The Economist sees it as something good for democracy. Freedom House, on the other hand, is a little more systematic in its critique of Indian democracy. It said that the decline in 2019 versus 2014 was because poor Muslim representation in the Lok Sabha. They point out that’s only 5% of the Lok Saba compared with 14% of the population. Agree that it is a sign of equal opportunity which is good for democracy. But the representation increased between 2014 and 2019 from 22 to 27. In other words, however low the quality of Indian democracy may have been in 2014, this should have been an indicator of improvement between 2014 and 2019.
The Economist saw laws against cow slaughter as a reason for cutting India’s democracy ranking. I understand that horse slaughter is prohibited in the US and horses are exported to Canada and Mexico for slaughter. Americans have a sentimental attachment to horses. We could argue about dogs should be killed. The Freedom House feels that it is entirely inappropriate to protect cows because a vast majority of the population finds something sacred about cows. If pure sentiment is good enough to prohibit horse slaughter, clearly the deep religious conviction of the majority of the population is arguably sufficient to prohibit the slaughter of cows.

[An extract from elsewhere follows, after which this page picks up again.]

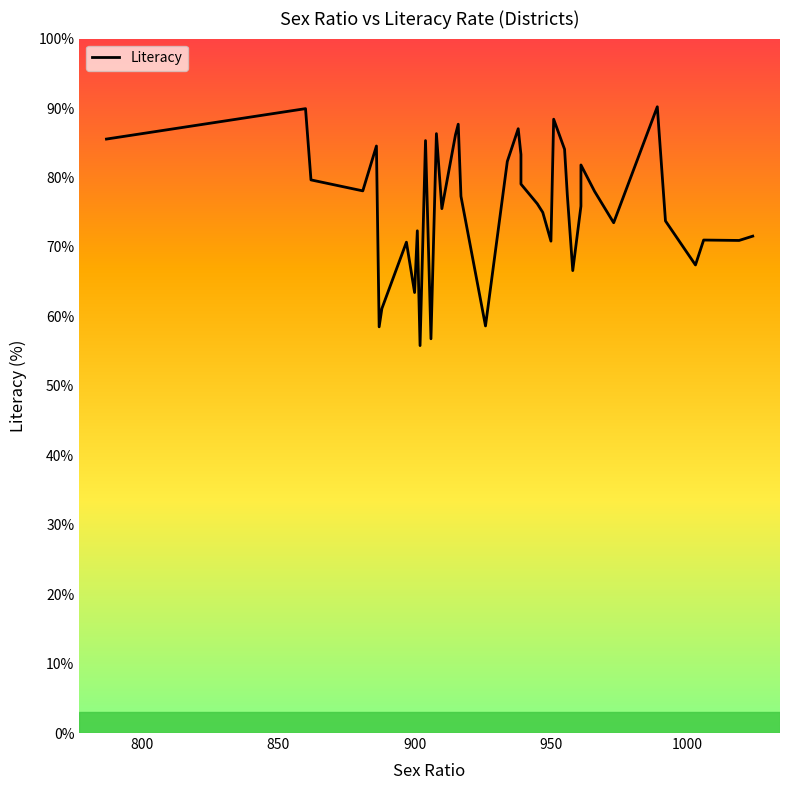

What is the sum of all values?

3037.3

The ban on CPI-ML (Maoist) under the UAPA actually occurred in 2010. Yet, Freedom House counts it against India’s democracy rating for 2019. It says several Supreme Court rulings in recent years went in favour of the BJP. Well, is it fair to say that a country is not democratic if the Supreme Court rules in the government’s favour. I see no evidence coming out of India that the Supreme Court of India has become pro Modi.
The V-Dem claims is that the election commission of India is no longer independent. The reason is that it didn’t penalise Narendra Modi for announcing the successful anti-missile test in 2019 during the quiet period ahead of the 2019 elections. If someone tells me that the election commission is no longer an independent institution, I expect solid evidence in support.

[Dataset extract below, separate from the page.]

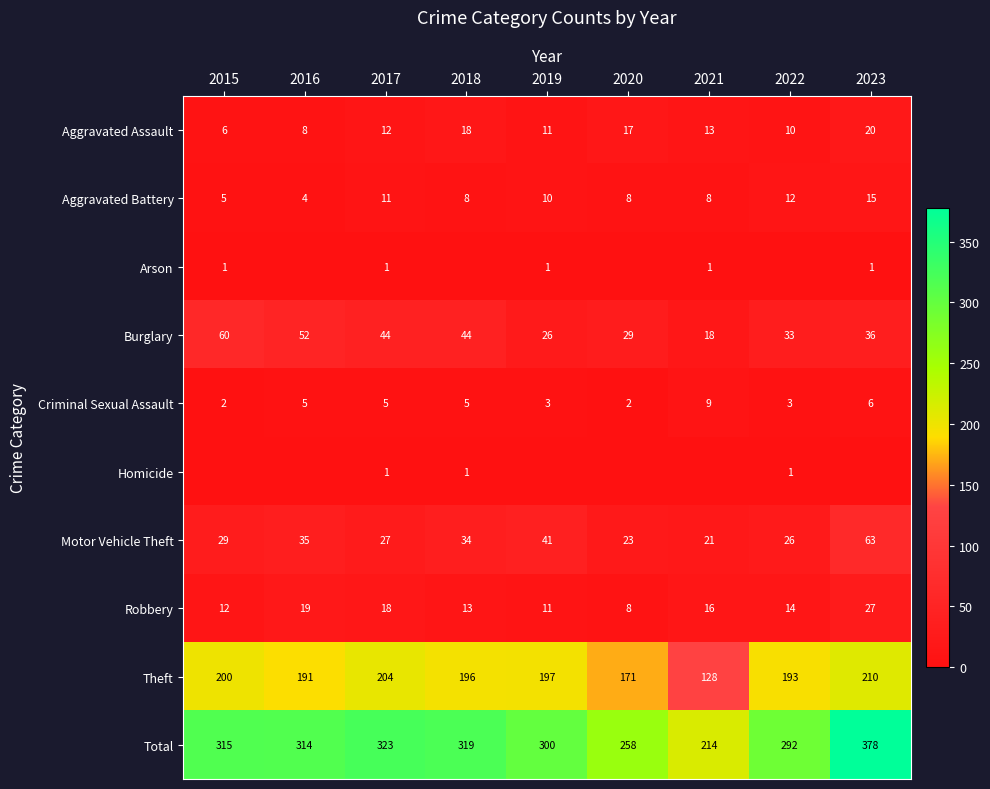

What is the greatest value displayed?

378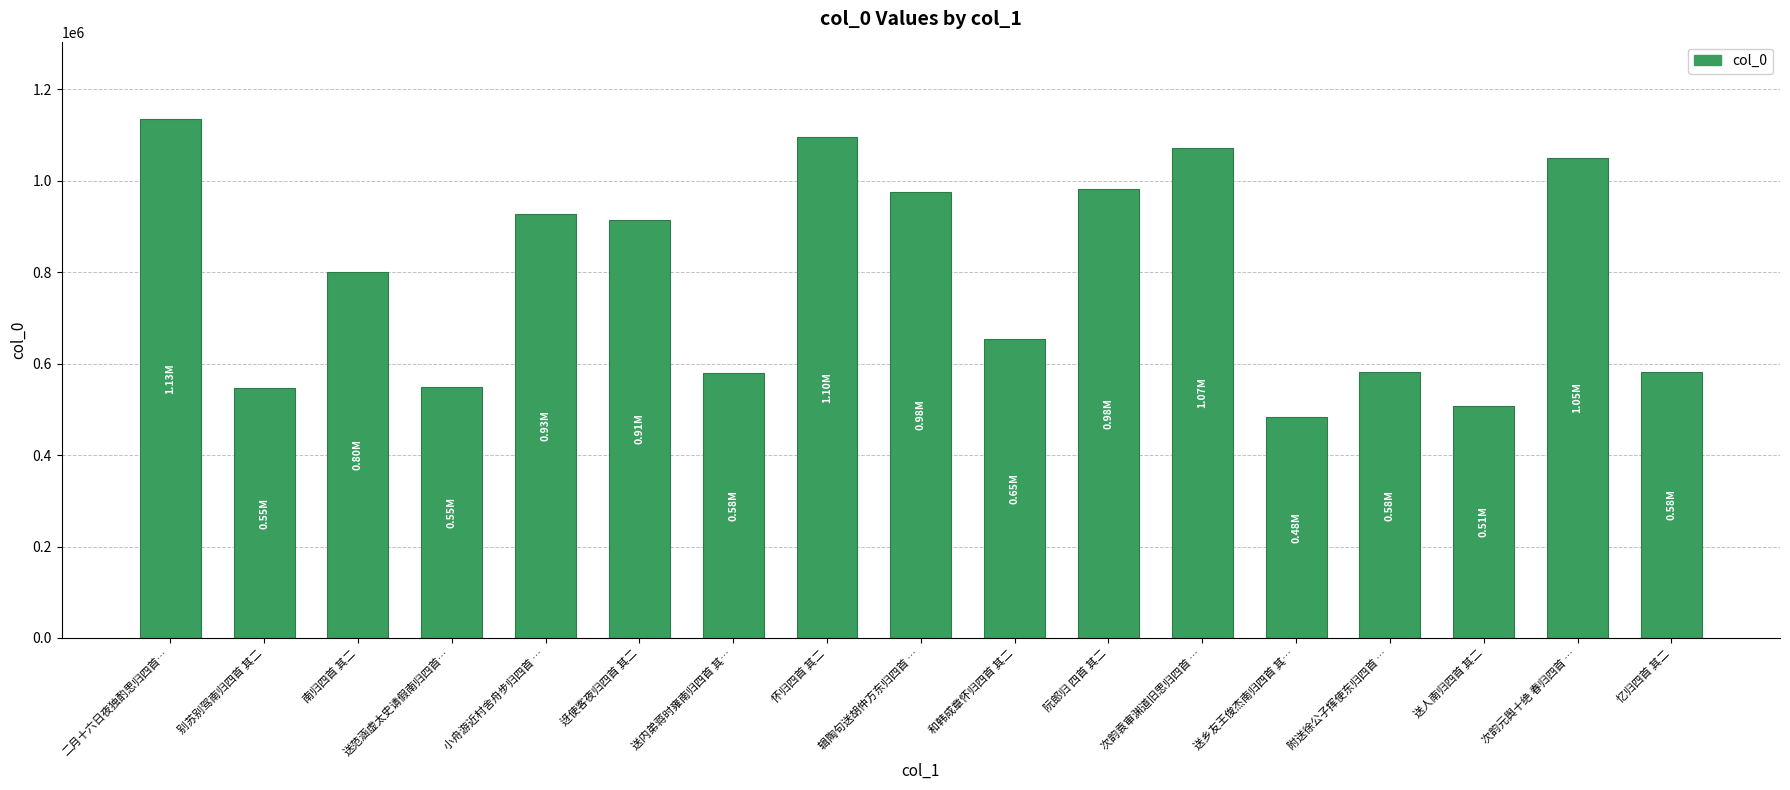

What is the ratio of the value at 送乡友王俊杰南归四首 其… to the value at 迓使客夜归四首 其二?

0.5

The democracy rankings, especially V-Dem ranking, have an impact on the economic prospects of a country because it ultimately feeds into Bond rating models. The rankings get embedded in other things. The V-Dem rankings is the one that gets embedded in most quantitative measures such as quality of governance indicators that then get embedded in the sovereign default models.
The risk of sovereign default is higher in countries that have worse governance standards. If India is misplaced on governance indicators, it gets misplaced in the bond default models. So, India will pay a higher interest rate on its sovereign debt. So, the immediate financial impact of democracy rankings is on the interest rate India pays while borrowing from international markets.

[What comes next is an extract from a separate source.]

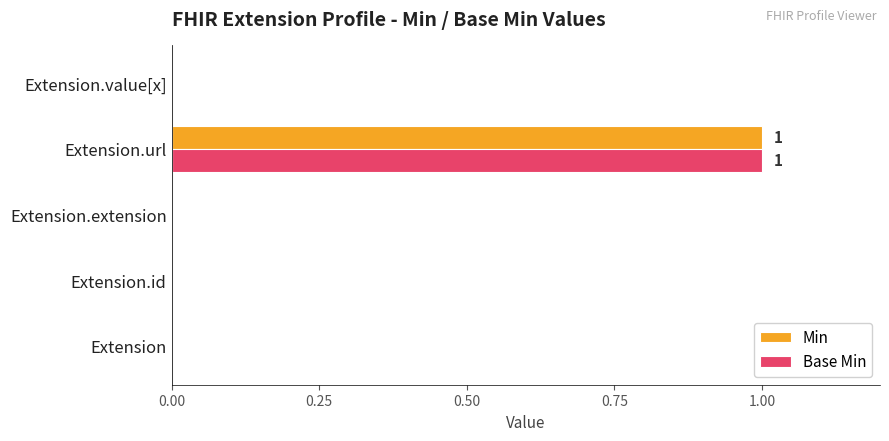

The value of Min at Extension.url is 1. True or false?

True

The US state department is not very enthusiastic about India. The Democratic Party in the US is the natural party of academics, NGOs, and human rights activists. That group of people feeling that India is not a fellow democracy is the reason behind the US downgrading the defence cooperation with India. Israel has faced this kind of pressure and I feel these pressures are starting to build against India.
(This article is the edited excerpt of Prof. Salvatore Babones’ speech at an online event organised by EGROW Foundation, a Noida-based think tank. Prof Babones is an American sociologist working at the University of Sydney.)